「陸の国境」標石の複製展示…市中央図書館で樺太展
update 2011/1/21 10:11
函館市中央図書館(五稜郭町26)で20日から「樺太国境標石と樺太絵葉書展」(北大スラブ研究センター、同館など共催)が始まった。樺太(サハリン)で旧日露間に引かれた国境を示した第3号標石の複製などを展示している。かつて存在した「陸の国境」は、著名な文人らが足を運んだ。複製された標石は現在足を踏み入れることのできない土地の貴重な資料として注目を集めそうだ。

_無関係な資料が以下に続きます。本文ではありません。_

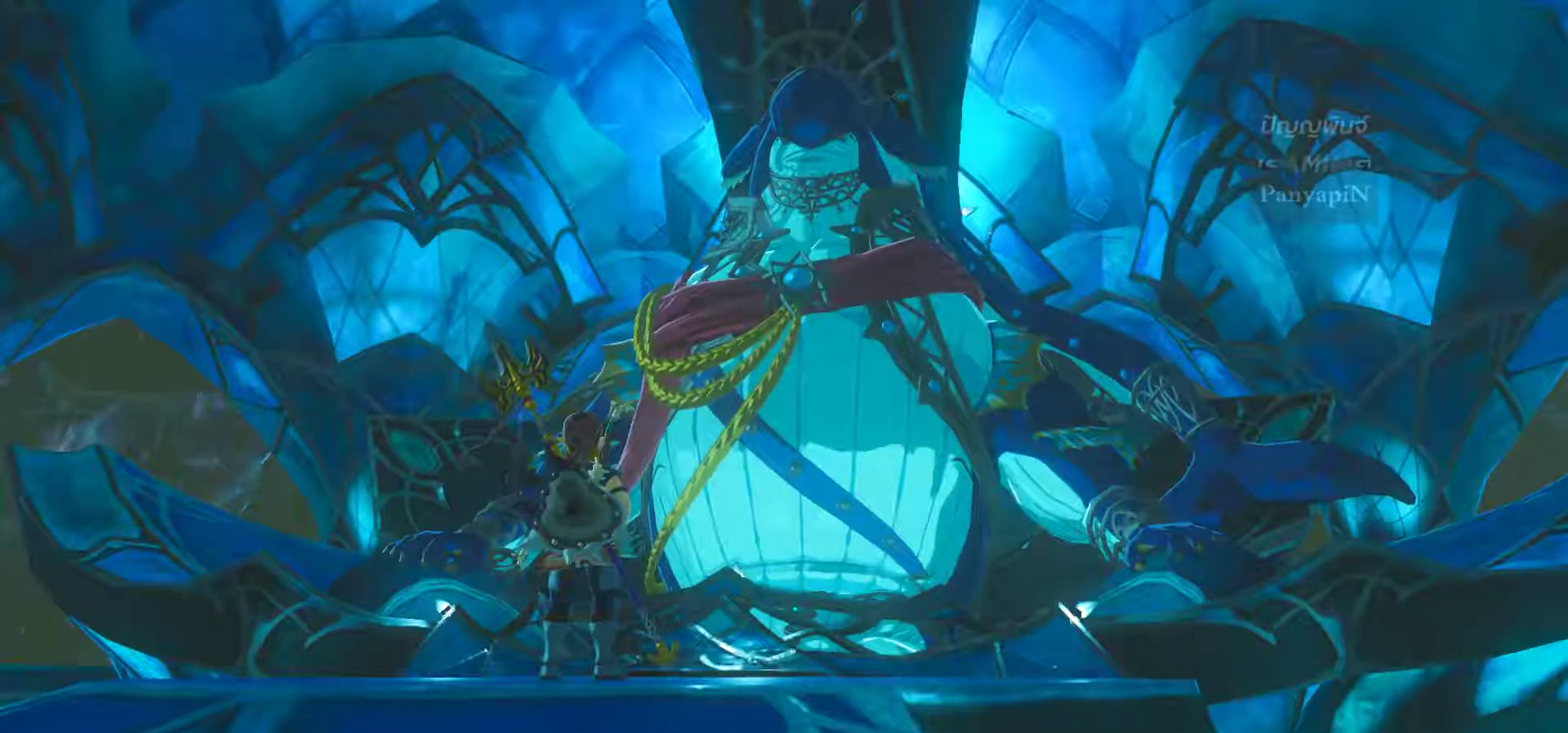
{"buttons": [], "left_stick": "center", "right_stick": "center", "events": [[200, "right_stick", "down"], [333, "right_stick", "center"]]}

北大総合博物館の木山克彦研究員によると、標石は昨年2月、日本に陸の国境があったことを示す文化的価値が高いものと判断し、北大スラブ研究センターで複製を作った。函館では初の展示となる。木山研究員は「実際に複製に触れられるこの機会に、日露の歴史や樺太について知ってもらえれば」と話す。
国境標石は1906年、北緯50度線に沿って樺太のほぼ中央に4基設置され、国境線以南が日本領土となった。四方を海に囲まれた日本には陸地の国境線がなかったことから、児童文学者の宮沢賢治や詩人の北原白秋なども足を運ぶ名所として名をはせた。当時の日露国境線では観光客が国境をまたぐこともしばしばあり、両政府も特に関心を示さなかった。

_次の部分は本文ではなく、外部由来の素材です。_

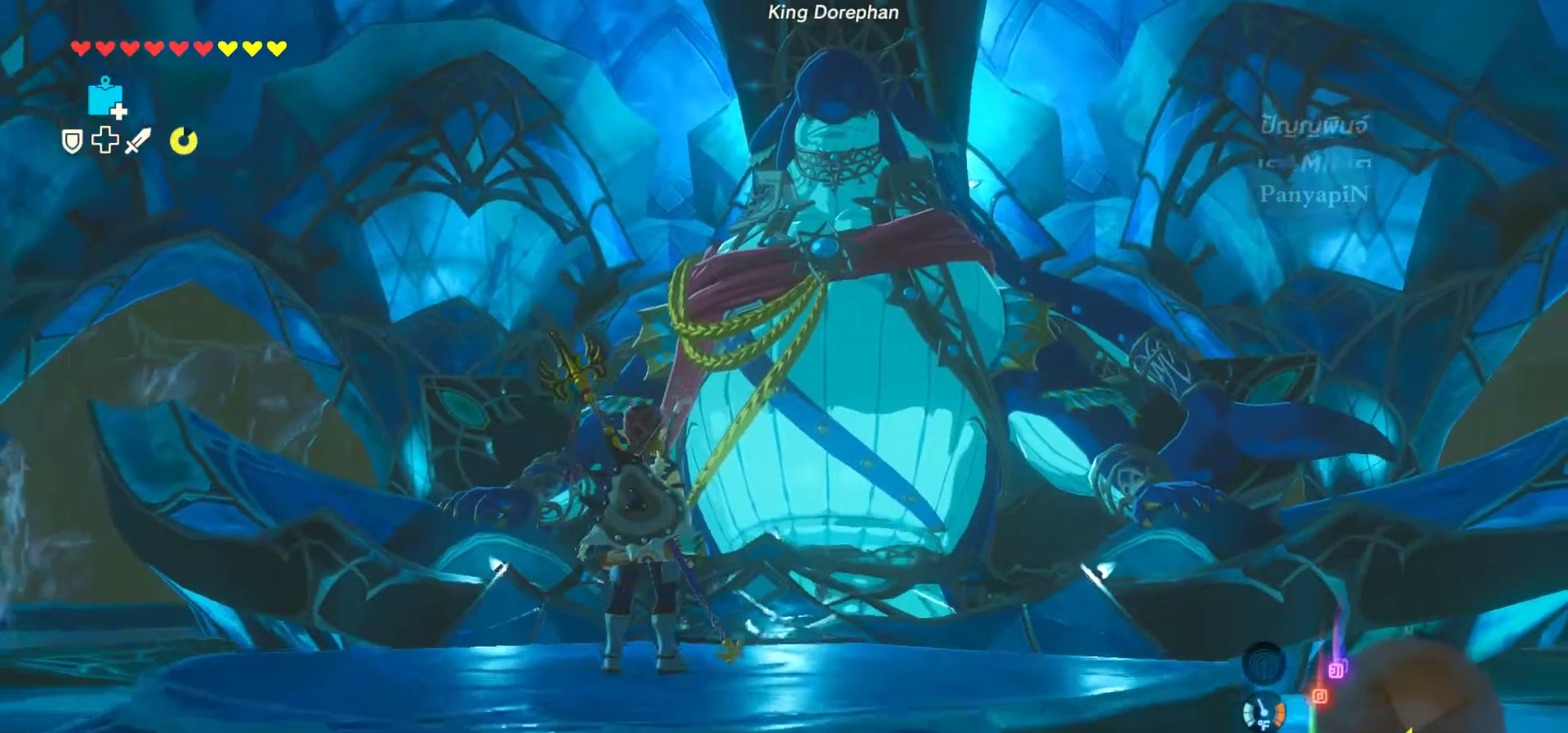
{"buttons": [], "left_stick": "center", "right_stick": "center"}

しかし、38年に女優岡田嘉子と演出家杉本良吉が第3号標石付近から越境し亡命。翌年の39年、日本政府は国境取締法を制定して規制した。現在では明確な占有国のない「空白地帯」となっている。
展示会場を訪れた函館市内の男性(63)は「日露の国境を示す標石があったことを初めて知った。樺太が身近に感じられる」と話していた。展示は2月15日まで行われる。